12 thoughts on “Real talk. Why is a dueling rapier heavier than a normal rapier?”

  1. I’d assume that it’s more to do with the cross guard and type of blade. When you look at a rapier in the world, they’re not designed for prolonged fights. The concept is stab and dance. Where if you are dueling the idea is to use it in a longer term. The blade heavier to withstand an actual parry, the cross guard for a harder hit.

    But this this is the 21st century (by Gregorian calendars) and I am probably wrong. 😉

  2. Because there is no such thing as a duelling rapier…

    All rapiers are fairly heavy though compared to other types of swords and they are all designed for duelling and not for war.

    A broadsword/backsword weighs just under a kilo, a rapier usually weighs just over a kilo. The weight makes less difference than the balance though. The balance on a rapier is such that all you really want to do is thrust. A broadsword can do either, but wants to cut.

    Rapier manual. http://mac9.ucc.nau.edu/manuscripts/CapoFerro-GRAUF.pdf

  3. In a sense, maybe you’re right. A simple rapier would be narrower and bend against a thicker armor, where as dueling rapier is thicker (and heavier) and would be able to pierce on through.

    A fencing foil typically weighs less than a pound, whereas a larger rapier might weight 2.5 lbs. It all makes sense now. 🙂

  4. A modern foil isn’t a simulator for a rapier, it’s a simulator for a smallsword which is a much later weapon.
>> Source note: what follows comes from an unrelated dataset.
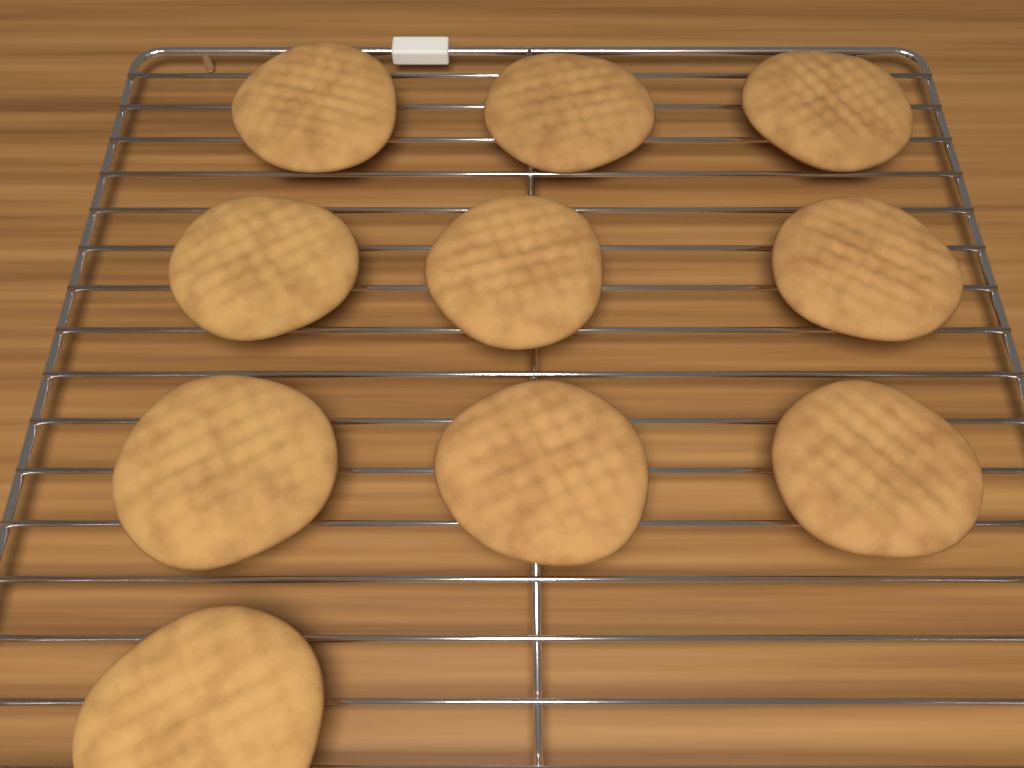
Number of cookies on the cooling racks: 10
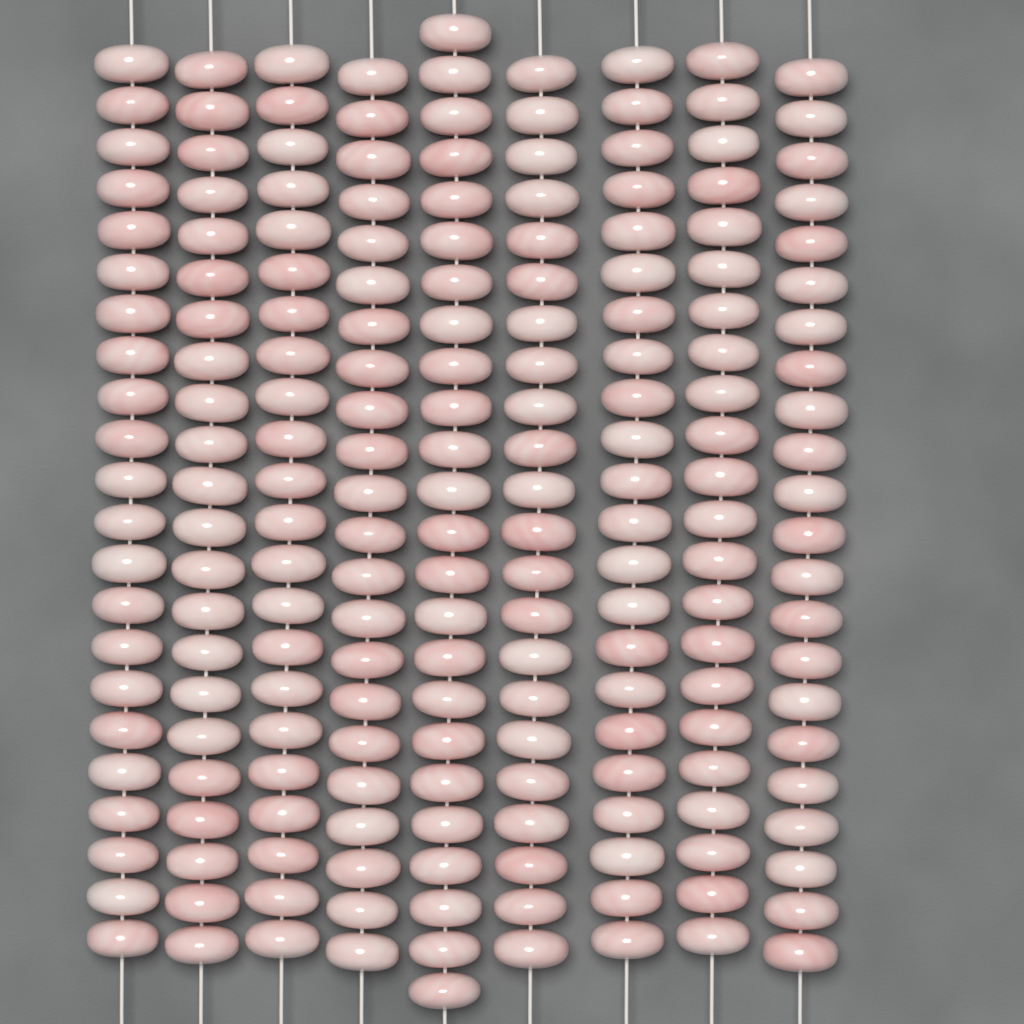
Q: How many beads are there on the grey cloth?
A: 200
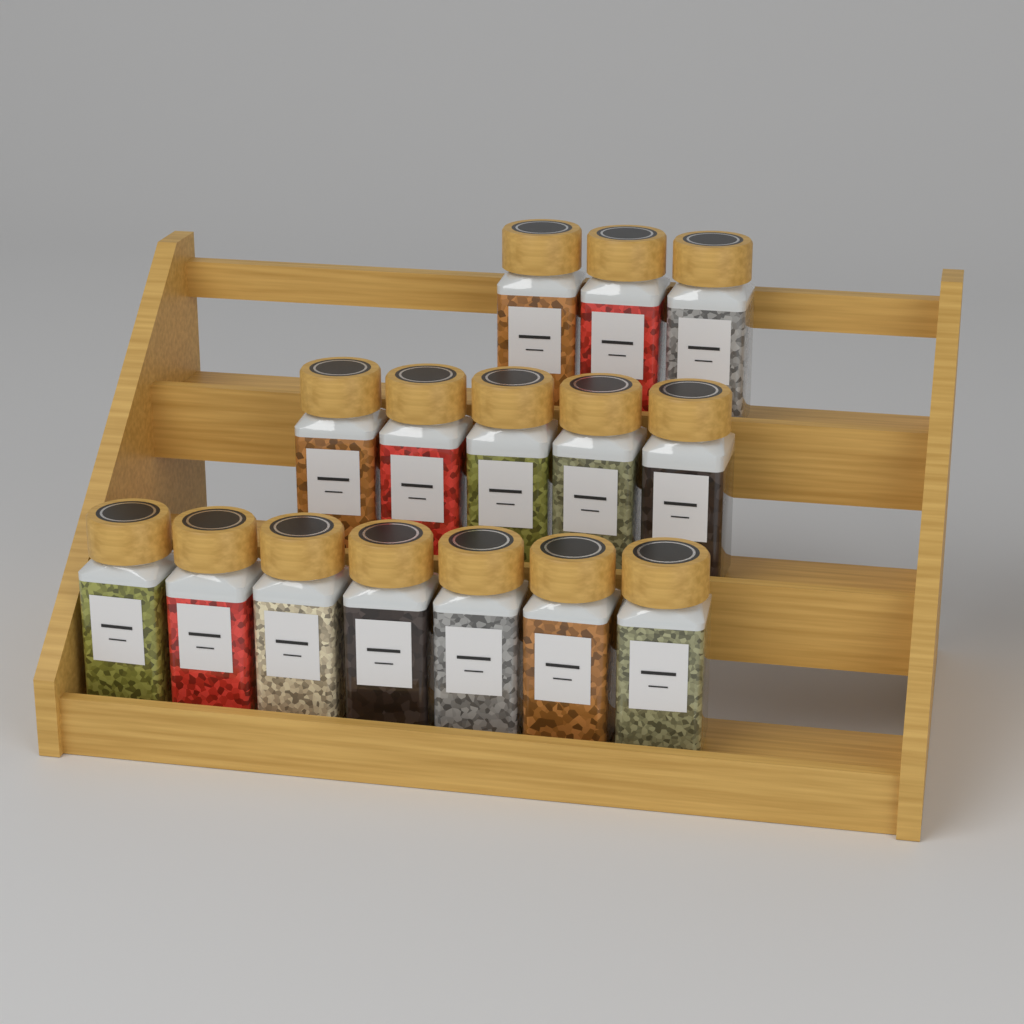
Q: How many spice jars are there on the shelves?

    Spanish rapiers certainly tend towards the shorter and lighter though as they are wielded at arms length at shoulder level rather than low like the Italian methods.

  5. Weight is an abstraction not just of mass, but also how cumbersome it is. The dueling rapier, while barely different in mass, tends to be more ornate and, in some cases, oddly shaped. Hence the extra weight: it’s not that much more to lift, but it can be burdensome.

    Either that or we had a typo and we’re now trying to justify it.